Recorded data:
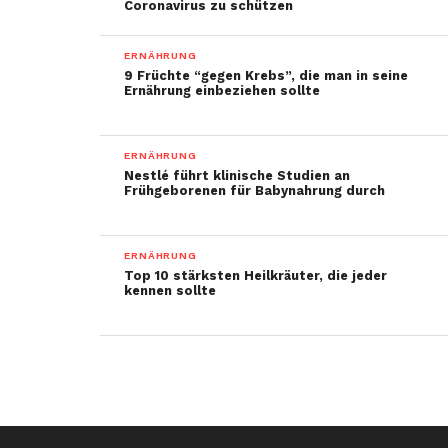
Coronavirus zu schützen
ERNÄHRUNG
9 Früchte “gegen Krebs”, die man in seine
Ernährung einbeziehen sollte
ERNÄHRUNG
Nestlé führt klinische Studien an
Frühgeborenen für Babynahrung durch
ERNÄHRUNG
Top 10 stärksten Heilkräuter, die jeder
kennen sollte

§ **TASK**
Search the entries for the word "sollte", then copy every line in which it is found.

§ **REPLY TO THE TASK**
Ernährung einbeziehen sollte
kennen sollte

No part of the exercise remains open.